Tant que ces problèmes ne sont pas résolus, les habitants de la région resteront extrêmement vulnérables aux chocs à venir, après la pandémie — dont la fréquence risque malheureusement de s’accélérer en raison du changement climatique.
L’expérience des États-Unis est riche d’autres enseignements. Déjà, les mesures liées à la COVID‑19 ont une durée limitée et devraient disparaître une fois l’économie rétablie, ce qui n’est pas le cas des approches souvent adoptées par les économies de la région MENA. Ainsi, la création d’emplois supplémentaires dans la fonction publique, les salaires élevés dans l’administration et les programmes de subvention permanents et non ciblés constituent des mesures de protection sociale moins adaptées, d’abord car elles sont difficiles à inverser, ensuite car elles faussent la concurrence et enfin car elles ponctionnent les finances publiques.

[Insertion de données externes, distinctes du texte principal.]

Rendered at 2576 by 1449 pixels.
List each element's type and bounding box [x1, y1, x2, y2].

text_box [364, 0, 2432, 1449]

Si elles peuvent contribuer à réduire la pauvreté pendant un certain temps, elles sont toutefois intenables dans la durée, comme en témoigne la situation en Tunisie.
Tant que la COVID-19 sévira, il faudra continuer de privilégier le déploiement des programmes de vaccination et le redémarrage de l’économie. Mais une fois la pandémie derrière nous, il s’agira de veiller à garantir des équilibres macroéconomiques sains et à mettre en place des filets de protection sociale soigneusement pensés.